Appetite for growth

Barbara Black


CSBN researchers are ready to put their funding to good use. Standing in the back is Richard Courtemanche, the only exercise scientist among the psychology professors. From left: Shimon Amir (seated), Barbara Woodside, Wayne Brake, Andrew Chapman and Jane Stewart is seated on the far right. Peter Shizgal is crouched in front.

Kate Hutchinson

In the case of the Centre for Studies in Behavioral Neurobiology, collegiality really works.

The research centre, one of the jewels in Concordia’s crown, has been given an infrastructure grant of $1 million over four years by the Fonds de la recherche en santé du Québec (FRSQ), the province’s medical granting agency. It’s the first time a university without a faculty of medicine has been given such funding in the area of health.

However, it’s not the first time the CSBN has turned heads. Founded in 1982 by four senior researchers, the Centre has been the source of many articles over the years. Current director Barbara Woodside thinks she knows why.

“We have all done well as individual researchers, but we couldn’t have achieved what we have without being a group. People come here with a tremendous array of technical and conceptual expertise, and we have a tradition of talking to one another about our data.”

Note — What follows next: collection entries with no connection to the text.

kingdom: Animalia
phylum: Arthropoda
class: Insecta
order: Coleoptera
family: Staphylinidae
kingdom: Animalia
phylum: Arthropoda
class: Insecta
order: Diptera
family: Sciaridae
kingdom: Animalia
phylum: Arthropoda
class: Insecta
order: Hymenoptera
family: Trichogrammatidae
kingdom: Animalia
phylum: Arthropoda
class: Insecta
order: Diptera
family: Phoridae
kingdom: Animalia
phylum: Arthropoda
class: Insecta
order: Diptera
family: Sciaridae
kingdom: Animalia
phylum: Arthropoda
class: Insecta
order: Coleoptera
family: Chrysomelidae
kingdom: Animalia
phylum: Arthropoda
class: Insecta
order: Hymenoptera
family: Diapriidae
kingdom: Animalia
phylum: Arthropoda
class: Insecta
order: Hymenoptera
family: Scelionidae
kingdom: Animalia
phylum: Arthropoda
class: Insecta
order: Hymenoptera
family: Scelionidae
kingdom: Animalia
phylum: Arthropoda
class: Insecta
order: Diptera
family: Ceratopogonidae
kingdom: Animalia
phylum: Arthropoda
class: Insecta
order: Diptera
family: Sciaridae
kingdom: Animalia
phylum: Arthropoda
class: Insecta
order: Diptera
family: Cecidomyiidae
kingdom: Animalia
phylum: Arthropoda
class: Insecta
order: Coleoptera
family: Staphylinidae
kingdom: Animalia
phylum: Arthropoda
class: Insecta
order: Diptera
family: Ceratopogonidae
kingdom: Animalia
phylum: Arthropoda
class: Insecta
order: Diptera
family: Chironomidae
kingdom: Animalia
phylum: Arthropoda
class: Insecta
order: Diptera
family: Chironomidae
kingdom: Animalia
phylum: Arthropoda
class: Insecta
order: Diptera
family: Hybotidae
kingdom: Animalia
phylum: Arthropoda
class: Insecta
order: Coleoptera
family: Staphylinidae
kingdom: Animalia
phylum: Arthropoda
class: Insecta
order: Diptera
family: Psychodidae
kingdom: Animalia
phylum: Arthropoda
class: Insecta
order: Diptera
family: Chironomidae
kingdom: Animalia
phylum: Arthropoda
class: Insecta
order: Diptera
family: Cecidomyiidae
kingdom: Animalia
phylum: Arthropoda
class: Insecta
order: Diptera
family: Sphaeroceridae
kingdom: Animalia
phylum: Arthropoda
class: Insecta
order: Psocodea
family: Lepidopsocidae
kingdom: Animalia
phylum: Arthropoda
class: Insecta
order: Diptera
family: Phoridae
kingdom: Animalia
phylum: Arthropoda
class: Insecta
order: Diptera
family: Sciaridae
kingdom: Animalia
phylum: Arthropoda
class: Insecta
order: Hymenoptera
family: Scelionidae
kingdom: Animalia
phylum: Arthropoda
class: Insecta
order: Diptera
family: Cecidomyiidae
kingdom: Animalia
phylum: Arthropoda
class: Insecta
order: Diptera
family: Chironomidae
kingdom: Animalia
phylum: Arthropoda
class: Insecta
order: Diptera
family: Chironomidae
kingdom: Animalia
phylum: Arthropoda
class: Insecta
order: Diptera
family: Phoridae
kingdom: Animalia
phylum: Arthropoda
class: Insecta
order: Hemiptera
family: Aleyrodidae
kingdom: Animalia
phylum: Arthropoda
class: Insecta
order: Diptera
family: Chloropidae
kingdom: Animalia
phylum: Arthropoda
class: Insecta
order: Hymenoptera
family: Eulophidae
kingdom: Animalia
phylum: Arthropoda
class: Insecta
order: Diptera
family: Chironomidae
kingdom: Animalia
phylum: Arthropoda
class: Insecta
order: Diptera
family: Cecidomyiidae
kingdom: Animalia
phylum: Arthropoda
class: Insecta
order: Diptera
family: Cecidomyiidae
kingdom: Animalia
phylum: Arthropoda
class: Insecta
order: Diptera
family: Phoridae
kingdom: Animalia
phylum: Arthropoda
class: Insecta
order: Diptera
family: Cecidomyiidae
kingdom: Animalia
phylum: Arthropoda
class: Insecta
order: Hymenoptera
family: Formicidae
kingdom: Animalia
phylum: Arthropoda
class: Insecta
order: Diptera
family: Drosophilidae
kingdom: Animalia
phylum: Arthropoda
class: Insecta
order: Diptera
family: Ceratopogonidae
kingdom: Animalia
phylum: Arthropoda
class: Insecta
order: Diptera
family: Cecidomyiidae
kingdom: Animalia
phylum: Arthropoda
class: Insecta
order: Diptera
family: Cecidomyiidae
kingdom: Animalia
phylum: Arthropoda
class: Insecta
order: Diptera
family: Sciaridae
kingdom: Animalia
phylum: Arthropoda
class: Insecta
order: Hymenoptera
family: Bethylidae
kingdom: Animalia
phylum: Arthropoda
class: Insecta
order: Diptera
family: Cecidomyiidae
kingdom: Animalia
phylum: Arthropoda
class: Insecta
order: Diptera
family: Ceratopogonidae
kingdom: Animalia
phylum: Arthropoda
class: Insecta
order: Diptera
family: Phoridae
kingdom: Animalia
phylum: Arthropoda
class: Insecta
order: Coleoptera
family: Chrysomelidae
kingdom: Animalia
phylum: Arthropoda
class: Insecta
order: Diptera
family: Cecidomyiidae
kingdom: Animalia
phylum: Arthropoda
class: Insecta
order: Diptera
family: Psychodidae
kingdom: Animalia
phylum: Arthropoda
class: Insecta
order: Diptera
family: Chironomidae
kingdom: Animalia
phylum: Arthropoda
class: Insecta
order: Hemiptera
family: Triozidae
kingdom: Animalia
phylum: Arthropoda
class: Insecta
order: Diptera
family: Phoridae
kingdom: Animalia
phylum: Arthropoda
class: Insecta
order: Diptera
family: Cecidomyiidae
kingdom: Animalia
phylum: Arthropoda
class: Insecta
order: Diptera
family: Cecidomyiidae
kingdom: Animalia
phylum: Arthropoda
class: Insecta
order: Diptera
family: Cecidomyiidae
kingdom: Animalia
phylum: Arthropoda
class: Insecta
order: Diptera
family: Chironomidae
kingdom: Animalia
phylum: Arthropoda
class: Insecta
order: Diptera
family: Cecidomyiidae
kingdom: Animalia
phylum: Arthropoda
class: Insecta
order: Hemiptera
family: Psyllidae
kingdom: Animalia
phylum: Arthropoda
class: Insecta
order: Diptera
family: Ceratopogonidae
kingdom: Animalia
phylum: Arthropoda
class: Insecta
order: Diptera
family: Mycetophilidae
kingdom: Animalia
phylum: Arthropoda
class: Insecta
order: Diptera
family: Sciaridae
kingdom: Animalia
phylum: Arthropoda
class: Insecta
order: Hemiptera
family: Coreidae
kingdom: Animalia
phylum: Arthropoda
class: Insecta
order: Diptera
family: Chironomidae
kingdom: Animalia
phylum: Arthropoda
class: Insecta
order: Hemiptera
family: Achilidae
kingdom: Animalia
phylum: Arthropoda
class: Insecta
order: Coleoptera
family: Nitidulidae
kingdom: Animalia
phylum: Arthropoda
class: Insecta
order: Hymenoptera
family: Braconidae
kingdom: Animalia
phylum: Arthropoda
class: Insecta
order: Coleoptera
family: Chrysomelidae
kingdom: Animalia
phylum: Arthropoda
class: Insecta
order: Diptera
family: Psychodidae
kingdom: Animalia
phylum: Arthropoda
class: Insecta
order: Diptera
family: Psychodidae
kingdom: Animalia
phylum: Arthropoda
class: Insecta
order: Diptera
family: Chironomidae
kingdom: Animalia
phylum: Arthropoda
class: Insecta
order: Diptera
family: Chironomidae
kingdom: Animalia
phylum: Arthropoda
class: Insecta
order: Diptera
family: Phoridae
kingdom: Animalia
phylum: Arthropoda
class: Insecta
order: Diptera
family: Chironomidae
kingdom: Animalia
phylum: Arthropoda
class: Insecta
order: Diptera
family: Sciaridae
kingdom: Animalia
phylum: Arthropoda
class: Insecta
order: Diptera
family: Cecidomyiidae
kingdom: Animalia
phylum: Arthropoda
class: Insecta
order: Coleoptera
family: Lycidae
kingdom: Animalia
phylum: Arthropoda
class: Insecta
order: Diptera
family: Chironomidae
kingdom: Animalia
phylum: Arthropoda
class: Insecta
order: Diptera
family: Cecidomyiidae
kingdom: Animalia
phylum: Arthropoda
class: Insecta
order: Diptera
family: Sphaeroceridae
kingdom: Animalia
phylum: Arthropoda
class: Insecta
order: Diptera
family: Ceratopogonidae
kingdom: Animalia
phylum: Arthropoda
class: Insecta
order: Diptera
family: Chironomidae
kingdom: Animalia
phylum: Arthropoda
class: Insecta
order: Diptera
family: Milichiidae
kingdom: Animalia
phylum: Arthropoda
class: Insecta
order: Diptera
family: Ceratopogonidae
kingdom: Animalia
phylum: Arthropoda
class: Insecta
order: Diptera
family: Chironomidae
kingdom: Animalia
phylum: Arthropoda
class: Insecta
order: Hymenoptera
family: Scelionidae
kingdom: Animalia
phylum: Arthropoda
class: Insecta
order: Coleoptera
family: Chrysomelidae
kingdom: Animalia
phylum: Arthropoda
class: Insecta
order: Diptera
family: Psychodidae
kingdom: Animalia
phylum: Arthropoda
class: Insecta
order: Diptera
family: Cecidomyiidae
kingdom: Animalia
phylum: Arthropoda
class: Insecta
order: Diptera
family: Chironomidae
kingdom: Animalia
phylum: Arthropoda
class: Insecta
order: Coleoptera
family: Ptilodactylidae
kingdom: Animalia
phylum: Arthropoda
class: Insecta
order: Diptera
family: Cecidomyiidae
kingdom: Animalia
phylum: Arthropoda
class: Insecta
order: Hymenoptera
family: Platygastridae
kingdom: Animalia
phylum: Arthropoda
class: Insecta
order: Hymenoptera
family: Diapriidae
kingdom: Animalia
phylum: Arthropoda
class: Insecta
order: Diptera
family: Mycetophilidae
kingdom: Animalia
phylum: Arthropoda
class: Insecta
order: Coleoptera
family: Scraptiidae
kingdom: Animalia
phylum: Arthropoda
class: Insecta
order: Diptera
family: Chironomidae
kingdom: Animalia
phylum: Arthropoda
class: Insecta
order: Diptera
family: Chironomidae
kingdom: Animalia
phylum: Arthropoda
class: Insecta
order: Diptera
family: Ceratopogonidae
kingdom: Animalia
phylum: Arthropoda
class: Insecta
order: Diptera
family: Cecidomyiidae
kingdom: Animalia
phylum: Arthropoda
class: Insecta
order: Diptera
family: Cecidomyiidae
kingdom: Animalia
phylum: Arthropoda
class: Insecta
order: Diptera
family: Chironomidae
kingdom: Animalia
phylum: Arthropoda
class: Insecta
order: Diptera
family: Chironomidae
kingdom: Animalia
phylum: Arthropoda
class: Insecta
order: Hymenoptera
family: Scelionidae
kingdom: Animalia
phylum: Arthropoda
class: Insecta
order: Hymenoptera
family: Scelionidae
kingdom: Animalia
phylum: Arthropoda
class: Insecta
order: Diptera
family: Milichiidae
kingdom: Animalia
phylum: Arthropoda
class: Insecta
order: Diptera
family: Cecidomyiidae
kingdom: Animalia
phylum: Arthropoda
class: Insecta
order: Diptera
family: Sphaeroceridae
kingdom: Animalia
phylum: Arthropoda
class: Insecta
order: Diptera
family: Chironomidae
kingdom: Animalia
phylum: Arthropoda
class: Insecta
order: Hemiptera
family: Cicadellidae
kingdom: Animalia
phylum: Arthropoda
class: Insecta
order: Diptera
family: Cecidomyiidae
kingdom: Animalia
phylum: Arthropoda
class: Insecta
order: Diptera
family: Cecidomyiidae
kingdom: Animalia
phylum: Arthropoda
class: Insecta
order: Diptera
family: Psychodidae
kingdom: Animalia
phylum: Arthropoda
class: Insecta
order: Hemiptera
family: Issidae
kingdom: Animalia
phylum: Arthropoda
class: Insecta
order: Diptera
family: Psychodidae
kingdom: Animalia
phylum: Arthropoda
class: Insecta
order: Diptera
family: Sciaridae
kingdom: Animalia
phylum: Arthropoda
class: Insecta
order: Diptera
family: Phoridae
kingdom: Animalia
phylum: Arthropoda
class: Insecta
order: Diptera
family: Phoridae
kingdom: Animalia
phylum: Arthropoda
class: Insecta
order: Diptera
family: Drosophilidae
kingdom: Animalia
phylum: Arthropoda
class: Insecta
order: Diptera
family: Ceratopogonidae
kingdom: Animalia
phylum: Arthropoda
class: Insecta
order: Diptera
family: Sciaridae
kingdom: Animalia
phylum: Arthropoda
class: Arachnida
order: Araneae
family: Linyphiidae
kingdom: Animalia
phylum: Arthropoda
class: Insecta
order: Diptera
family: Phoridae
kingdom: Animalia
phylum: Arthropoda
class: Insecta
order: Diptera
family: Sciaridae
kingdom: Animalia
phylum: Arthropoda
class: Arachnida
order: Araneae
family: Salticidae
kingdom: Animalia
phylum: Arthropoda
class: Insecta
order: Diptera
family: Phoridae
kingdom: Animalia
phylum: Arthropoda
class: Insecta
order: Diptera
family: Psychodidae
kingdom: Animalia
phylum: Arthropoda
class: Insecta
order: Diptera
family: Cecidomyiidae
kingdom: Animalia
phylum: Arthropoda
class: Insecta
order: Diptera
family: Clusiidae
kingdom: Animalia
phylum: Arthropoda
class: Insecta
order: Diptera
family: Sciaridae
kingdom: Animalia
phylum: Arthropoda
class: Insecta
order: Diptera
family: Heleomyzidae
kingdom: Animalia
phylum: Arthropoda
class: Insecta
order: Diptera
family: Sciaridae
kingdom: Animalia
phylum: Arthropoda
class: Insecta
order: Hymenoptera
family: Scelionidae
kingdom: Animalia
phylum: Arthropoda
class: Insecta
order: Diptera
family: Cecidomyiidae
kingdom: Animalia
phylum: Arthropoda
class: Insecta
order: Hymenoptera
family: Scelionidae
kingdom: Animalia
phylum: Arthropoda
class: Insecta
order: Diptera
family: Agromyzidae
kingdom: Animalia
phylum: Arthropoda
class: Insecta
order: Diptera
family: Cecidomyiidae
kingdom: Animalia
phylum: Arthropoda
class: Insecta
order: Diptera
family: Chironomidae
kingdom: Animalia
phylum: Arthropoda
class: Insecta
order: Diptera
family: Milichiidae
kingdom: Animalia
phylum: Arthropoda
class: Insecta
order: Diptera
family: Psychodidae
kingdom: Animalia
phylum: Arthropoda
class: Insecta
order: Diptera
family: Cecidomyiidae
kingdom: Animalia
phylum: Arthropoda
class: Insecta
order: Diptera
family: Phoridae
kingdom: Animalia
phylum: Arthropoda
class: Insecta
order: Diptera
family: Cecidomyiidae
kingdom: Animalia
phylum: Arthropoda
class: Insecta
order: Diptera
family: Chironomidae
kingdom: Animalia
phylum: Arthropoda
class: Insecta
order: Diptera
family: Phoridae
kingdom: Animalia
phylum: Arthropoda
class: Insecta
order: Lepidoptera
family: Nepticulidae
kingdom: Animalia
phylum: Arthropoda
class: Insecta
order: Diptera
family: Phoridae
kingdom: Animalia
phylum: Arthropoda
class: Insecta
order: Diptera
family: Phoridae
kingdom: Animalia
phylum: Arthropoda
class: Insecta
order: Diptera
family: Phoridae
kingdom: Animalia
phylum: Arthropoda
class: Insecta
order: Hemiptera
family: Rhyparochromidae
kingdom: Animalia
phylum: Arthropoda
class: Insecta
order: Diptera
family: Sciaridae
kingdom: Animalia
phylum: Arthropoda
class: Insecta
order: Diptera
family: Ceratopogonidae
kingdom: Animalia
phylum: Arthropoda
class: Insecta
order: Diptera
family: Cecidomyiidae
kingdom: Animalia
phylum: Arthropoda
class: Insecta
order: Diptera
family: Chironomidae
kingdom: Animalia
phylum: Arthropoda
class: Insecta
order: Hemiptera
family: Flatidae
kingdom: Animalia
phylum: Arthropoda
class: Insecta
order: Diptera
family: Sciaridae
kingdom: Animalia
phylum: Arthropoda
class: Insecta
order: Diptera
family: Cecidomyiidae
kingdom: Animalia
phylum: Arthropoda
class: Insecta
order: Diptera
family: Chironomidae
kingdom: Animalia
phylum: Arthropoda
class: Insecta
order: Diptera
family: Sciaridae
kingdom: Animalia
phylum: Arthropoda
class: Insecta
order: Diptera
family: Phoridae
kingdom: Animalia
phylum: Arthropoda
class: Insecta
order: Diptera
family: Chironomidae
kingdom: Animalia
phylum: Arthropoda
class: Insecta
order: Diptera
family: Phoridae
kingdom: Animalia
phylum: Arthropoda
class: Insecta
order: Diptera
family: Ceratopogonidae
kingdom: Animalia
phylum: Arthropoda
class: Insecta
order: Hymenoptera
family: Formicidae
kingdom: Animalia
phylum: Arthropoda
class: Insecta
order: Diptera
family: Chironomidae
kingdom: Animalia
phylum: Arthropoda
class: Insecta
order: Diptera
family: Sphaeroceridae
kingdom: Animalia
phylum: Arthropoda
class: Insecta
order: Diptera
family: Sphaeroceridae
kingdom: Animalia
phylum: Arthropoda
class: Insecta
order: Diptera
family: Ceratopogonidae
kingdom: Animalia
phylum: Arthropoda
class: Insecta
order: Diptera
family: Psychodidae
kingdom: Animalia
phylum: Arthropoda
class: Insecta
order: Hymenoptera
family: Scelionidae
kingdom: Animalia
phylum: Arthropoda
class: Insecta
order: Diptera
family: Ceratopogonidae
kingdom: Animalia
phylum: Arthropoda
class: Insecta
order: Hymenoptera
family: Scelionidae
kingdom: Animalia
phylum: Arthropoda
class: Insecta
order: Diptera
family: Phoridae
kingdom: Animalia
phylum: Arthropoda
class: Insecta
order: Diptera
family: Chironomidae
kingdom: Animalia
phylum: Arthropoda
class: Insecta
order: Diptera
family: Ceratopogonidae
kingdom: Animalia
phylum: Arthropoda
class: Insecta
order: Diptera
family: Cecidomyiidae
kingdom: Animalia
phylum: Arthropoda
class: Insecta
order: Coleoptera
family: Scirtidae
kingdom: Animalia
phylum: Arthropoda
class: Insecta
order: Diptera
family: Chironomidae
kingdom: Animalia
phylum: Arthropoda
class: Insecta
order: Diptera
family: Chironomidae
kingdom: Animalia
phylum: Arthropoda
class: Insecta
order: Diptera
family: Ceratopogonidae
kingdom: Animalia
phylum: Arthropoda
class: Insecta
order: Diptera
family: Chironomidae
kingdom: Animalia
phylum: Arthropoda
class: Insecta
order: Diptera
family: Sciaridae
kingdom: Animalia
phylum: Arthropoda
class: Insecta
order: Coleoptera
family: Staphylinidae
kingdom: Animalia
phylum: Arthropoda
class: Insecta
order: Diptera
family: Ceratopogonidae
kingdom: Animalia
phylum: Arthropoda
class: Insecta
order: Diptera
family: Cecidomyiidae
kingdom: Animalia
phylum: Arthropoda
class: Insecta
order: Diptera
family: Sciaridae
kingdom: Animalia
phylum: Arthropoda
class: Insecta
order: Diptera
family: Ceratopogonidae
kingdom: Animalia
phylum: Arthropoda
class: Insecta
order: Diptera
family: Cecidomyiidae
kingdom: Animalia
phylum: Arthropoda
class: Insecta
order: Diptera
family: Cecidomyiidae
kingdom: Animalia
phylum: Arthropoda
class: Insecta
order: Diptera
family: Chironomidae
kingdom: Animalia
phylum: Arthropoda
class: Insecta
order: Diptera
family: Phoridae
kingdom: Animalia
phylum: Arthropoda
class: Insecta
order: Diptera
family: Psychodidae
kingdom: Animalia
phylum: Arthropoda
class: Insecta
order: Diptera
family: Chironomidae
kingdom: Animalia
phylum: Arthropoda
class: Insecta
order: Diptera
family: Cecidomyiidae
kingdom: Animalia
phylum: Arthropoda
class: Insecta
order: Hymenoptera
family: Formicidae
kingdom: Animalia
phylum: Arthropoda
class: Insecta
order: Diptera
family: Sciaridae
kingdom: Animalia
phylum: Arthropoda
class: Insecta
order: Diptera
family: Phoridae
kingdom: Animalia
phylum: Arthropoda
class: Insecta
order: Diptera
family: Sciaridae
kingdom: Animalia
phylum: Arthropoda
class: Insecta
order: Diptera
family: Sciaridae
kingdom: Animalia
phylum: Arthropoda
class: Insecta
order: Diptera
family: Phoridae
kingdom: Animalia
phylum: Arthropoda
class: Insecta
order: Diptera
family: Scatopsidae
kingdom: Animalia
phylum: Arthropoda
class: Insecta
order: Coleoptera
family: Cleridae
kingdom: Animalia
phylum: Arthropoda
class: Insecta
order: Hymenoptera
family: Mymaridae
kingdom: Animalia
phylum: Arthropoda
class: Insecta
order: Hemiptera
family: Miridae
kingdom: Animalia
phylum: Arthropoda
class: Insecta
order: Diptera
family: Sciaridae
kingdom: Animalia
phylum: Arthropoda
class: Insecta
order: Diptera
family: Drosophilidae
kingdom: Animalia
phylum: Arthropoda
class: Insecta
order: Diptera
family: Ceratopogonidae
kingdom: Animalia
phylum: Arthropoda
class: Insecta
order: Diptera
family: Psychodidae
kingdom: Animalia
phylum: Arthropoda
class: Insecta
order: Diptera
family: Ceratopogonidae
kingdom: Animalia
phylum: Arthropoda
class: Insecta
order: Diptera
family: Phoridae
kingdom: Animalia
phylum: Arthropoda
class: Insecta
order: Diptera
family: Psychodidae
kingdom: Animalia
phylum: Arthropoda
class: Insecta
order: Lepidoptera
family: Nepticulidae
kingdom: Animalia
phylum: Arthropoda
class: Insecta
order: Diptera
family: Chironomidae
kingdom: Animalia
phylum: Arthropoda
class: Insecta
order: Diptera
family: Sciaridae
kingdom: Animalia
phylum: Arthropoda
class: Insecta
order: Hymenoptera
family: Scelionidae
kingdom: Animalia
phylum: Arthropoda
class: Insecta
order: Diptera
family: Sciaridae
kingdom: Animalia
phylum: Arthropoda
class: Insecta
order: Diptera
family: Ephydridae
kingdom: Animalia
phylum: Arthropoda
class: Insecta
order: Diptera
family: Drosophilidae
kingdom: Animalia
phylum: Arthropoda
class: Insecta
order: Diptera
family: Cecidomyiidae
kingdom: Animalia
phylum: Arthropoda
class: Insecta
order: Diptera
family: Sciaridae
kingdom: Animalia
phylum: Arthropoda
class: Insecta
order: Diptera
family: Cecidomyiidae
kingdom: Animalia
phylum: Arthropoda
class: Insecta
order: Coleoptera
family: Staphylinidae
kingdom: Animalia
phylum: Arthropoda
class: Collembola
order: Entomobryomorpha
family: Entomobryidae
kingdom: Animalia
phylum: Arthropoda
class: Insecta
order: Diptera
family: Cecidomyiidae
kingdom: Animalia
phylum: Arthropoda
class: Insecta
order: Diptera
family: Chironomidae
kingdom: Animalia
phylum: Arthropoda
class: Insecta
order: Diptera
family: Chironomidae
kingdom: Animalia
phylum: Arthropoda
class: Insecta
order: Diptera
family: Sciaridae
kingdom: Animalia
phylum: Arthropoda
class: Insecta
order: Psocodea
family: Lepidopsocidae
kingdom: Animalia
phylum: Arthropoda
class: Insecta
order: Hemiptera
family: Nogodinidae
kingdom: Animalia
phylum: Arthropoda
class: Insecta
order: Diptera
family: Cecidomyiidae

When the CSBN was launched by Jane Stewart, Roy Wise, Zalman Amit and Peter Shizgal, its primary focus was on the neurobiological mechanisms involved in drug addiction. As the years went on, that interest expanded to include a much broader range of appetite motivation.

“If you include cigarettes and alcohol, most people have experience with drugs. Everybody eats. Most people have sex,” Woodside said. “What makes some people addicted or obese, and not others? What is it in their environment, their hormonal state, their circadian rhythms, their conditioning, that makes them vulnerable or resilient to these maladaptive patterns of behaviour?”

This question has led the researchers down some unexpected paths. They have explored sexual attraction, pregnancy and lactation, the “obesity hormone” leptin and the rush of gambling, among other phenomena. Baby boomers who have started losing their eyeglasses will be glad to know the Centre is looking at learning and memory.

The successful proposal to the FRSQ is focused on the poor choices many people make with regard to their health. In order to understand the increase in cardiovascular disease and Type II diabetes, the CSBN researchers say, we need to understand the processes underlying the maladaptive choices that contribute to them.

The FRSQ report remarked on the Centre’s wide application to health issues, and noted how dynamic and active the CSBN is. It has 11 regular members, all faculty at Concordia, and six associate members: two at Concordia, two at the Douglas Hospital Research Centre, one at Université Laval and one at the Centre de recherche Fernand-Séguin.

Altogether, the CSBN is 137 people, including principal investigators, research trainees, support staff and technical personnel.
The 107 trainees in the CSBN include eight postdoctoral fellows and 39 graduate students. About 60 undergraduate students pass through the Centre’s lab every year, and many stay in touch after graduation.

Woodside said the Centre benefits greatly from synergy with the other strong research centres at the university, notably the Centre for Research in Human Development and the Centre for the Study of Learning Processes.

The FRSQ funds will enable the Centre to hire molecular biology technicians, pay postdoctoral fellows, travel to conferences, and do all the things that drive laboratory research forward. “It will enable us to move our research to the next level,” Woodside said happily.